The concept of dietary diversity has been introduced as an indicator of nutrient adequacy and overall diet quality [52]. Despite the disparity from different calculation methods, pooled results of 16 individual studies did not find any significant associations between dietary diversity score with both overweight/obesity and BMI, which was consistent with our findings [53]. In addition, inverse associations between dietary diversity and the history of hypertension may partially support the reduced stochasticity of the microbiome community among hypertensive individuals due to their reduced composition and quantities of foods. However, the link between dietary diversity and microbiome variation did not show any significant findings.
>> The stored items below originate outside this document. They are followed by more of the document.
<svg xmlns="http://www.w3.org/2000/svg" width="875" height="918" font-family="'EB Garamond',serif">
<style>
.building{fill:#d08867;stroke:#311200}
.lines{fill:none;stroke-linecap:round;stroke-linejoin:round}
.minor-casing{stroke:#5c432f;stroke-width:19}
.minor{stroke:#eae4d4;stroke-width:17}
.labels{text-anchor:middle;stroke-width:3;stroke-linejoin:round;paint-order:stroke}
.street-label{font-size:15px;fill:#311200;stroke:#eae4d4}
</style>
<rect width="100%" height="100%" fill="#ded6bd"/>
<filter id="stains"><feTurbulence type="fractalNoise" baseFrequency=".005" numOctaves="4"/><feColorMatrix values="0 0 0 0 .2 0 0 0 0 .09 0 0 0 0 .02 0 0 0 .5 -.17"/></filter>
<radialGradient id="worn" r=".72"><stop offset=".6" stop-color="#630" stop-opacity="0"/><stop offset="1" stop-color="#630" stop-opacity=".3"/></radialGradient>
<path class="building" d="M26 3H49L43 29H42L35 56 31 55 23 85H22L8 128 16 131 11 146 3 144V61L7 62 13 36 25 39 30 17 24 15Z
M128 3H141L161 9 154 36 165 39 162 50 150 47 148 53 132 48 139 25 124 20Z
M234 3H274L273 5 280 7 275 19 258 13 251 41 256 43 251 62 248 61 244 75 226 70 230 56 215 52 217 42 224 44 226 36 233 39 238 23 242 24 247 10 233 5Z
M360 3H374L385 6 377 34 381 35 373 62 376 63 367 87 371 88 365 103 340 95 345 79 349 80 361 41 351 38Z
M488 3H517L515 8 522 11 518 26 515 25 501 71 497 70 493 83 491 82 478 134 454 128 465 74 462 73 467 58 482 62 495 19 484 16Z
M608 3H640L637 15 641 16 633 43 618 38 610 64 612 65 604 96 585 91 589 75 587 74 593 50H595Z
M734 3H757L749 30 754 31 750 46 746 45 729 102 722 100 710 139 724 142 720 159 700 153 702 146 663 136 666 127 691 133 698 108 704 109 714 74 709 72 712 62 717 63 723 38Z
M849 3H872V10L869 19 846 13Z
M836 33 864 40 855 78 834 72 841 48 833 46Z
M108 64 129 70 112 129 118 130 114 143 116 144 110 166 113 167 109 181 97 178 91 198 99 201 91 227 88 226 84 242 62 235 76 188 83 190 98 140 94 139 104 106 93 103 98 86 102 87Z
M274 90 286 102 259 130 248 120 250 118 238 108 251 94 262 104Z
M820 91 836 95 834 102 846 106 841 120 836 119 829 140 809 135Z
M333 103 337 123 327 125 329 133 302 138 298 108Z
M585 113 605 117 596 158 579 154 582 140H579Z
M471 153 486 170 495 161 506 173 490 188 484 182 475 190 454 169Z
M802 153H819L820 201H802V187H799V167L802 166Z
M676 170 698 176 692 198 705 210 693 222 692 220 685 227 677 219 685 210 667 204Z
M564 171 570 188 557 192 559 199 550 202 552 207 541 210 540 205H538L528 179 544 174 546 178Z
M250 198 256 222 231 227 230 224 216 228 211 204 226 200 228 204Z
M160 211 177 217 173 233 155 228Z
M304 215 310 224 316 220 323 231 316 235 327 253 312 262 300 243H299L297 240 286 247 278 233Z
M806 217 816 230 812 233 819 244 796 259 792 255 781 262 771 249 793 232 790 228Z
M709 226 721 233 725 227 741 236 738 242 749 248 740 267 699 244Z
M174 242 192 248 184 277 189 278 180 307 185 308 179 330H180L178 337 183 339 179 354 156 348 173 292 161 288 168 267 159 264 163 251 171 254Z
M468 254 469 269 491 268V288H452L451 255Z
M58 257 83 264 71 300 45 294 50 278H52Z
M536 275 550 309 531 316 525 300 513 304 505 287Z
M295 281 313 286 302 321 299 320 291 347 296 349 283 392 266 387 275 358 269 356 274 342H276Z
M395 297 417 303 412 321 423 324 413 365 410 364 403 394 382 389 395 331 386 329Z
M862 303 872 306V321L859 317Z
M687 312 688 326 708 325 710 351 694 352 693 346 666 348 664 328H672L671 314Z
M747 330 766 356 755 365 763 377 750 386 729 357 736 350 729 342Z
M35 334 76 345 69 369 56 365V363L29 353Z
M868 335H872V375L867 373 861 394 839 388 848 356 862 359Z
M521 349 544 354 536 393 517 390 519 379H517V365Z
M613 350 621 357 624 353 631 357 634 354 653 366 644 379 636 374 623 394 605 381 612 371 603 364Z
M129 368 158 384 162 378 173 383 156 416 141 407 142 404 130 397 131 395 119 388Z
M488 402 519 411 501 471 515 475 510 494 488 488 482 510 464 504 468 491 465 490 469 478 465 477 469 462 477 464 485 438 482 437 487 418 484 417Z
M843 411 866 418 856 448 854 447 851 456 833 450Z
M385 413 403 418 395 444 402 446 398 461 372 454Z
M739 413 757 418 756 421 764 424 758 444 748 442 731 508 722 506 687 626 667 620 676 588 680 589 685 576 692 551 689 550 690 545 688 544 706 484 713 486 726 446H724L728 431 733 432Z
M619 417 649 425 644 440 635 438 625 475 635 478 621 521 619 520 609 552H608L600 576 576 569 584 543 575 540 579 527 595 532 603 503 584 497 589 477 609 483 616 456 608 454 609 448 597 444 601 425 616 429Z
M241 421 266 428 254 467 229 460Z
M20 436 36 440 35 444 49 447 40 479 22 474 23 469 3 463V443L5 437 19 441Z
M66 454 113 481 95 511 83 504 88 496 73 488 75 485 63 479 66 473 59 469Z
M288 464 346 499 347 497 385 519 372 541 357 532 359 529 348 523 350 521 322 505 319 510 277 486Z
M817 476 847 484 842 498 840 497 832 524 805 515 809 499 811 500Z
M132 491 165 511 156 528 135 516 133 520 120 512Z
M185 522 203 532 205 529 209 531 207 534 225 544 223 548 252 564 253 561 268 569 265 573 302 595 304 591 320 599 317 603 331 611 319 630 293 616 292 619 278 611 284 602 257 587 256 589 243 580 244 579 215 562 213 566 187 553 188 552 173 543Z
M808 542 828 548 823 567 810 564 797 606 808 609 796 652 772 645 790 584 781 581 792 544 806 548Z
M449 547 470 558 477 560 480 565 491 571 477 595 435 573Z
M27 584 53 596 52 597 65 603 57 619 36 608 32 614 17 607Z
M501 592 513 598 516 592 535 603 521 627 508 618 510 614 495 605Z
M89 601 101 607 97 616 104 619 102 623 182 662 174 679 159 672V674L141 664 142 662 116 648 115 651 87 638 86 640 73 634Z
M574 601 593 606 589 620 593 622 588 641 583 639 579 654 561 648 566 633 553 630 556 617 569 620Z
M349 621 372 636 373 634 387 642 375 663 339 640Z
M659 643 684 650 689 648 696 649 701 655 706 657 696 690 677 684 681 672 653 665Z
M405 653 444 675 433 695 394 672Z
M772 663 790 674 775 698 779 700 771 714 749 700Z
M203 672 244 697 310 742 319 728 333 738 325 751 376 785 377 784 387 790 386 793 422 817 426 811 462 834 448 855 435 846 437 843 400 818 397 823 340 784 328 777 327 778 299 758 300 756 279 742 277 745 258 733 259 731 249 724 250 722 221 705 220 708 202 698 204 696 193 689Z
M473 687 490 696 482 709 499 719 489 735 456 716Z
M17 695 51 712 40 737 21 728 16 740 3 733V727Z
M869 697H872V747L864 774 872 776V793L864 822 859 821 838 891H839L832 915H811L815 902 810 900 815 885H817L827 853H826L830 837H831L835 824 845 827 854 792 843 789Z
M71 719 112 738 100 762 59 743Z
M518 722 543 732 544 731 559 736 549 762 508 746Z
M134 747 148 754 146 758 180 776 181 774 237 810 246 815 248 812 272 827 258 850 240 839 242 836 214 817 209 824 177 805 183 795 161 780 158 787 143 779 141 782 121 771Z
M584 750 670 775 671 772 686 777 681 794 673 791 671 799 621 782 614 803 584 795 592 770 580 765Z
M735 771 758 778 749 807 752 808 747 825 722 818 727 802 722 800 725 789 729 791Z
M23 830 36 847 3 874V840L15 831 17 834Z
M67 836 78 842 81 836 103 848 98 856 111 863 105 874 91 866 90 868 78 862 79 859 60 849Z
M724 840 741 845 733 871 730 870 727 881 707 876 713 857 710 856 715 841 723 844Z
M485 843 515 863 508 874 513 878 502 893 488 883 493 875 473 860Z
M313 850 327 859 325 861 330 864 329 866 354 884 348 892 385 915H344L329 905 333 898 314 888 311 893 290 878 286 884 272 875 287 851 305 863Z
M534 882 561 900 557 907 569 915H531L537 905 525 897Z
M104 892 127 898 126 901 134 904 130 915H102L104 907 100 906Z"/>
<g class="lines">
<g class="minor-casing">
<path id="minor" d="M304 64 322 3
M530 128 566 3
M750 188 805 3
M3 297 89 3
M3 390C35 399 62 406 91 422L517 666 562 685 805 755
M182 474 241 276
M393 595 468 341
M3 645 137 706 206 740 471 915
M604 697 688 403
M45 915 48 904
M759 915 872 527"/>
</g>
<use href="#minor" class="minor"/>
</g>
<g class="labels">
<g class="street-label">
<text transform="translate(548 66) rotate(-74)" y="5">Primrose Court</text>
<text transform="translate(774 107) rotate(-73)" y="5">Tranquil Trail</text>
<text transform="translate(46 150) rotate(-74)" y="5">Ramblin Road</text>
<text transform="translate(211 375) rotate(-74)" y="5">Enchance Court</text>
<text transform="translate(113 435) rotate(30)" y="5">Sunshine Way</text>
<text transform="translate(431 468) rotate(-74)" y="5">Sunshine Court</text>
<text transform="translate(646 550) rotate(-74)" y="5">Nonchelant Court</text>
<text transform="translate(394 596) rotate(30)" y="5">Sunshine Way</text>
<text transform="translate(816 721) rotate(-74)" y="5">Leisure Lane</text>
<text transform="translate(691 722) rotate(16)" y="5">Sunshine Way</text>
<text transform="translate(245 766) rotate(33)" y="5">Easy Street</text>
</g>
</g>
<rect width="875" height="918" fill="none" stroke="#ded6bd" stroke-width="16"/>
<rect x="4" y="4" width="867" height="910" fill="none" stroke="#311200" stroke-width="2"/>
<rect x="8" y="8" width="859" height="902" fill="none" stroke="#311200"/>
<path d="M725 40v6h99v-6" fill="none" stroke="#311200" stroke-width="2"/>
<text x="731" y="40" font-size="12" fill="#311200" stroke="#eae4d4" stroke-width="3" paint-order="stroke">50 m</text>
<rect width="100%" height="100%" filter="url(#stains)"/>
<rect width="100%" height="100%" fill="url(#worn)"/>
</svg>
The strength of the current study includes the use of the hierarchical tree for food-based consumption, which could reduce the dimension of complex dietary intake information. Besides, this study contains some limitations. First, from the nature of observational studies, there could be measurement errors in the assessment of modifiable factors and metabolic diseases due to recall bias. However, the utilization of a validated SQFFQ might minimize this error. Second, more than half of our study participants did not provide information on dietary intake, which may limit us in detecting the diet-microbiome relationship. We assumed those with and without dietary data were comparable because they did not differ in terms of general characteristics. Last, our study was unable to expand the AKP theory in the identification of the diversity-stability association and the assessment of the balance between deterministic and stochastic forces due to the lack of longitudinal data [7].

Conclusion

In summary, our findings suggested an immune dysregulation and a reduced ability of the host and its microbiome in regulating the community composition. History of smoking, alcohol consumption, and diabetes were shown to affect parts of individuals in shifting new microbial communities and exert higher levels of stochasticity, whereas obesity and history of hypertension appeared to affect majority of individuals and shifted to drastic reductions in microbial compositions. Non-significant associations between dietary choices and microbiome diversity suggested the only small proportion of microbiome variation can be explained by dietary intake at the population level. Understanding the contribution of modifiable factors to differentiations of the gut microbiome among individuals may provide insights into how the microbiome regulates the effects of these factors on the health outcomes of CRC patients.